The probabilities are increasing, and this is reasonable because the more people observed, the more chances there are for birthdays to overlap. In fact, if there are 366 people in the group, there must be at least one pair who share a birthday as there are only 365 birthdays to choose from. So, somewhere between 5 people and 366 people, the probability increases considerably. What surprises most people is that it does not take too many people before the probability gets quite large. Table 7.5 shows these probabilities for between 10 and 70 people. For example, from the table we can observe that if there are as few as 23 people in a group, the chance that there are at least two people who share a birthday is above 50%. When you get 50 people in a room together, there is a 97% chance that at least two people in the room share a birthday. That means if you are sitting in a class with at least 50 other students, it is almost certain that there are at least two people in the room who share a birthday!

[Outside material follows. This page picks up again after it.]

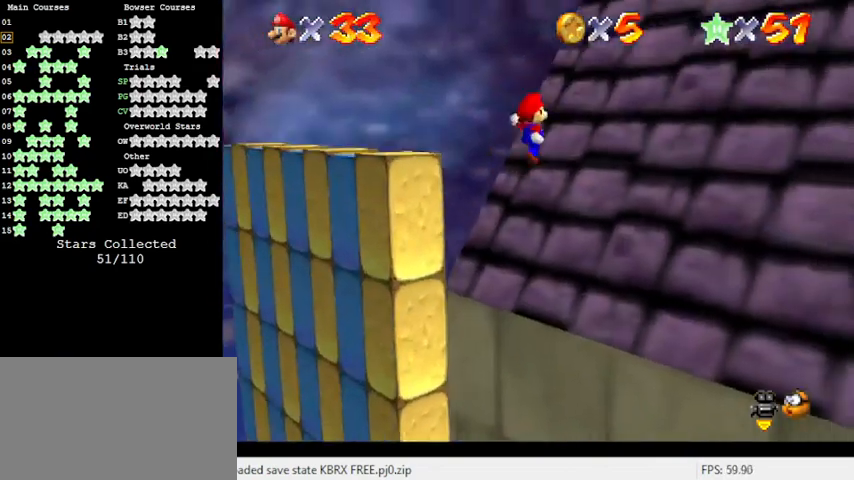
{"keys": ["shift", "up"], "events": [[167, "a", "down"], [333, "right", "up"], [367, "a", "up"]]}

Table 7.5 The probability that at least two people in a group share a birthday assuming each person is equally likely to have one of 365 birthdays in the year excluding leap days.
|
Number of People |
Probability at Least One Pair Shares a Birthday |
|
10 |
0.1169 |
|
11 |
0.1141 |
|
12 |
0.1670 |
|
13 |
0.1944 |
|
14 |
0.2231 |
|
15 |
0.2529 |
|
16 |
0.2836 |
|
17 |
0.3150 |
|
18 |
0.3469 |
|
19 |
0.3791 |
|
20 |
0.4114 |
|
21 |
0.4437 |
|
22 |
0.4757 |
|
23 |
0.5073 |
|
24 |
0.5383 |
|
25 |
0.5687 |
|
26 |
0.5982 |
|
27 |
0.6269 |
|
28 |
0.6545 |
|
29 |
0.6810 |
|
30 |
0.7063 |
|
31 |
0.7305 |
|
32 |
0.7355 |
|
33 |
0.7750 |
|
34 |
0.7953 |
|
35 |
0.8144 |
|
36 |
0.8322 |
|
37 |
0.8487 |
|
38 |
0.8641 |
|
39 |
0.8782 |
|
40 |
0.8912 |
|
50 |
0.9704 |
|
60 |
0.9941 |
|
70 |
0.9992 |
The rapid increase of this probability is sometimes called a paradox because it does not seem possible that the probability would be so large for so few people. The main thing to remember is that this is not the probability that someone has the same birthdate as yours; this is the probability that at least two people in the room have a matching birthday.

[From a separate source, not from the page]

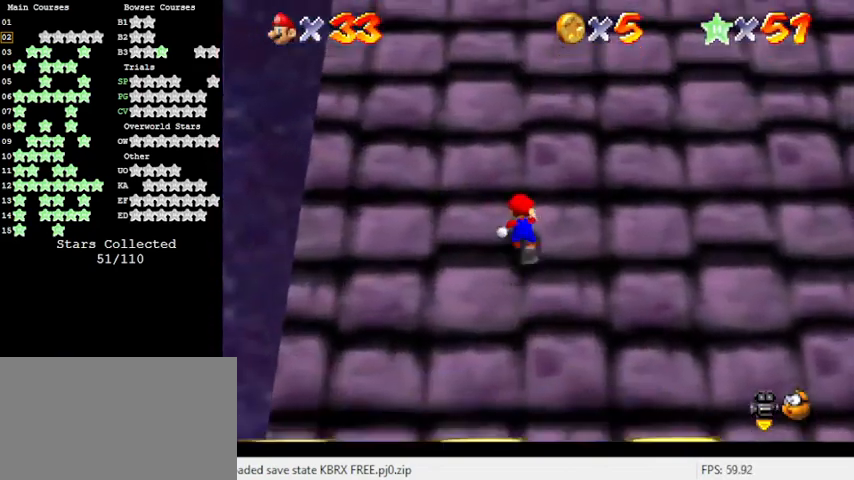
{"keys": ["left", "shift"], "events": [[333, "left", "down"], [433, "up", "up"]]}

What about the assumptions that we made at the beginning of this section? As we stated earlier, the distribution of birthdays is not uniform throughout the year, and hence there are some months of the year where birthdays are more common than others. In fact, recent birthdate data (1994–2014) compiled by the U.S. Centers for Disease Control and Prevention’s National Center for Health Statistics (NCHS) and the Social Security Administration show that September 9 is the most common birth date in the United States. September is a very common month for birthdays as nine of the top ten birth dates occur in September, though the most common month for a birthday is August (Cahn 2024). How does the nonuniformity of birth dates throughout the year affect the calculations?

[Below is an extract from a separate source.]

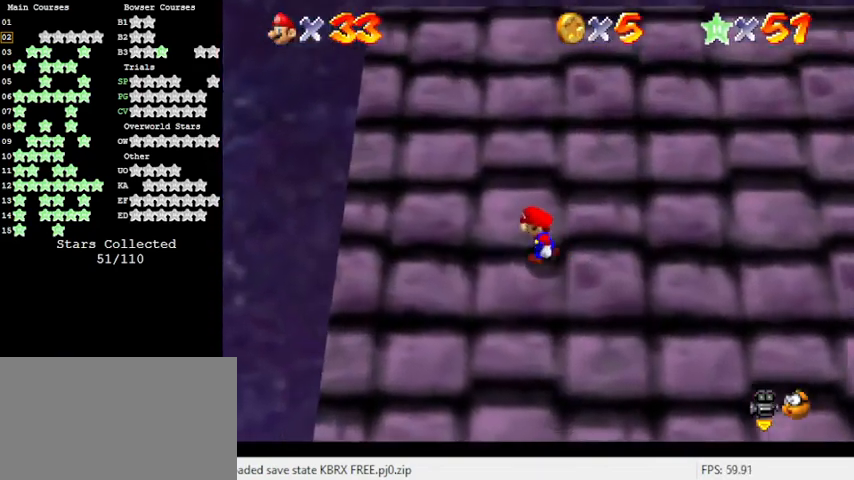
{"keys": ["right", "shift", "up"], "events": [[33, "down", "down"], [100, "shift", "up"], [233, "left", "up"], [300, "right", "down"], [333, "down", "up"], [400, "up", "down"], [433, "shift", "down"]]}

It turns out that the probability of at least one match increases when the distribution of birth dates is not uniform (Bloom 1973; Munford 1977; Rust 1976). This makes sense because if there are some birthdays that are more common than others, we would expect that there would be a better chance of at least two individuals having those birthdays. Some researchers have used the actual distribution of birthdays in the United States to determine how much these probabilities change. What they found is that the probabilities are relatively insensitive to the moderate variation in birthrates observed in the United States (Nunnikhoven 1992). For example, when there are 10 people in the group, the probability of at least one match is 0.116948 when birthdays are assumed to be uniformly distributed throughout the year, whereas this probability is 0.117100 when the actual distribution of birthdays is used.